Cisa

Five Eyes Warn on Agentic AI in Critical Infrastructure

Joint guidance from CISA, NSA and allied cyber agencies urges cautious rollout and stronger guardrails

Joint guidance from CISA, NSA and allied cyber agencies urges cautious rollout and stronger guardrails

Six national cybersecurity agencies from the Five Eyes alliance published a joint advisory urging careful adoption of agentic AI services on May 1, 2026, a signal that autonomous AI systems are now a formal national-security concern.

The paper, titled “Careful Adoption of Agentic AI Services,” was co‑signed by the U.S. Cybersecurity and Infrastructure Security Agency (CISA), the National Security Agency (NSA), Australia’s ASD/ACSC, the U.K.’s NCSC, Canada’s Centre for Cyber Security, and New Zealand’s NCSC.

The guidance tells organizations to treat agentic services differently from conventional AI tools: limit permissions, enforce strict monitoring, and plan conservative rollouts where human oversight remains dominant. It frames agentic systems as a distinct operational risk rather than a simple extension of chat or recommendation models.

Industry commentary and coverage in the May 10–13, 2026 window renewed attention to the guidance, spurring boardroom and procurement conversations about when and where to pilot autonomous agents. Analysts and trade press described May’s notes as a turning point from experimentation to governance.

At the same time, the U.S. National Institute of Standards and Technology’s CAISI unit has moved to operationalize pre‑deployment testing, announcing agreements to expand model evaluations with major labs earlier in May.
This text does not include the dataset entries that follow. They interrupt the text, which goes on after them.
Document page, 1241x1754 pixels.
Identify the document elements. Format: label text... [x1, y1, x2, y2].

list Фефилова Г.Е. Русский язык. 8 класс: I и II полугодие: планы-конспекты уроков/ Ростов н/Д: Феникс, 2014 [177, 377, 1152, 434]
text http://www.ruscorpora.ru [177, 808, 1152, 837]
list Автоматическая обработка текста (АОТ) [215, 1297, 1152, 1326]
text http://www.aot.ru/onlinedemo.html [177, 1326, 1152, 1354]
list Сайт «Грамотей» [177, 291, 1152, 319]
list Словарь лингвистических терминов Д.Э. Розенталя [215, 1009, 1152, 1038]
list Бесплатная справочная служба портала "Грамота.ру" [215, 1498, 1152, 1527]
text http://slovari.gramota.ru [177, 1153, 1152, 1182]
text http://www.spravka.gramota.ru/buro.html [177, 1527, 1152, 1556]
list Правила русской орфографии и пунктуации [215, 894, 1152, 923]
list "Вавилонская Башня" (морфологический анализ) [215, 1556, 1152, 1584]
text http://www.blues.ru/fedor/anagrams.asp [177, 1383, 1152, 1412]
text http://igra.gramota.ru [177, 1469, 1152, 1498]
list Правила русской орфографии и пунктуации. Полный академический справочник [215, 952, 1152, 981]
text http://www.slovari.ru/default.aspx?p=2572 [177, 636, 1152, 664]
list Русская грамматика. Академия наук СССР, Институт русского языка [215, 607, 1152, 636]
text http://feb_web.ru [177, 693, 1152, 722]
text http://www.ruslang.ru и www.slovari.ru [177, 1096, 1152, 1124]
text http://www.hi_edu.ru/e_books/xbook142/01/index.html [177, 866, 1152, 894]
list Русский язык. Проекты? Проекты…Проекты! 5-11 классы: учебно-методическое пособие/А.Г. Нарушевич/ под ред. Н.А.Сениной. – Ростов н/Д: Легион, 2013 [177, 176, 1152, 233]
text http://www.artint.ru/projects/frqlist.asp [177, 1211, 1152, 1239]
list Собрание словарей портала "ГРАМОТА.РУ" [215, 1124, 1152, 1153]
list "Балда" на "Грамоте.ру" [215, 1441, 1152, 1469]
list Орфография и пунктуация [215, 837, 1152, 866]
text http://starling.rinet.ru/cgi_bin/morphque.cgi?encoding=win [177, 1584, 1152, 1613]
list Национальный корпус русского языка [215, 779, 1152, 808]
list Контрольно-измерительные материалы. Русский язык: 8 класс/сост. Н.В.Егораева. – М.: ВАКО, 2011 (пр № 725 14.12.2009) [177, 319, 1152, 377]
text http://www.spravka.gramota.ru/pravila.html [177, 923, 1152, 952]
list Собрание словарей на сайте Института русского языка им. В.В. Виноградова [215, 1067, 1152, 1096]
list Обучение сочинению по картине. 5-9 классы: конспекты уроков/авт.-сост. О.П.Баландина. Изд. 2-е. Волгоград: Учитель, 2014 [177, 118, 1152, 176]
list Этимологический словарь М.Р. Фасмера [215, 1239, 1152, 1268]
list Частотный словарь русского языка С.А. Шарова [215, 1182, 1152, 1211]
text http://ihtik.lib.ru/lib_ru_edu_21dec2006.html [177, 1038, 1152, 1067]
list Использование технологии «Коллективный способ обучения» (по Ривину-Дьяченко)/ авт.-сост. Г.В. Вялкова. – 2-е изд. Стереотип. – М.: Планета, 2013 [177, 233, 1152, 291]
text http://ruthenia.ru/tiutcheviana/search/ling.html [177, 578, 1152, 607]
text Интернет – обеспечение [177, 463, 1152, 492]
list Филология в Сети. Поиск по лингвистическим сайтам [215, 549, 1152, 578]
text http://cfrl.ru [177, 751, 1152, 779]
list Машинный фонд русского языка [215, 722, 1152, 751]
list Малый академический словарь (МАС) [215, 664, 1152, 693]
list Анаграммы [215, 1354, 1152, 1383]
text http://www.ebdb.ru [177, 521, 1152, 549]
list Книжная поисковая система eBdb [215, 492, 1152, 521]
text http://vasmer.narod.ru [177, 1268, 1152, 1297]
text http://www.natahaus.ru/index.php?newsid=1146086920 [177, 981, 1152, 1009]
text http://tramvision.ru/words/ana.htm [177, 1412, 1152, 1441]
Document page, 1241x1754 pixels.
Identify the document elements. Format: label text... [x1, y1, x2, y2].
Those testing pacts aim to let government evaluators examine frontier models before wide release.

Security vendors and consultancies quickly translated the guidance into practical controls, and vendor briefs flagged procurement changes: tighter SLAs, clearer incident attribution clauses, and requirements for adversarial testing before acceptance of agentic features. Observers say the joint statement is setting a de facto floor for enterprise controls.

Agencies highlight why extra caution matters for critical infrastructure and defense systems where agents could autonomously execute actions that produce cascading effects, from automated patching workflows to network reconfiguration. Recent reporting also warns that the same automation can amplify offensive cyber capabilities if left unchecked.

Standards and security bodies are leaning on existing pillars — zero trust, least privilege, and robust telemetry — while calling for agent-specific additions such as intent auditing, chained-action analysis, and run‑time “kill switches” for misbehaving agents. Industry working groups like OWASP and CSA are already mapping candidate controls.

The guidance also stresses the limits of current evaluation methods: agentic behavior can be brittle, sensitive to small prompt or environment changes, and prone to specification gaming, so adversarial testing and simulated operational environments are necessary complements to static benchmarks. NIST and allied labs have flagged similar testing gaps.

Procurement teams are taking notice. Several public- and private-sector organizations told analysts they will require staged acceptance criteria, stricter change control for autonomous features, and contractual obligations for explainability and rollback capability before deploying agentic services in production. National agencies say such practices should be standard for high‑risk sectors.

Regulators and standards bodies have an opening to harmonize requirements: the Five Eyes advisory, CAISI’s testing agreements, and several industry whitepapers together create momentum for interoperable guardrails and formal standards that could be adopted across procurement frameworks. Analysts expect standards work to accelerate in the next quarter.

For organizations planning pilots, the immediate checklist from agency guidance is simple but firm: limit agent permissions, require human‑in‑the‑loop controls for critical actions, exercise adversarial testing, and document acceptance criteria in procurement contracts. The broader lesson is that agentic AI changes how organizations think about operational risk, not merely model performance.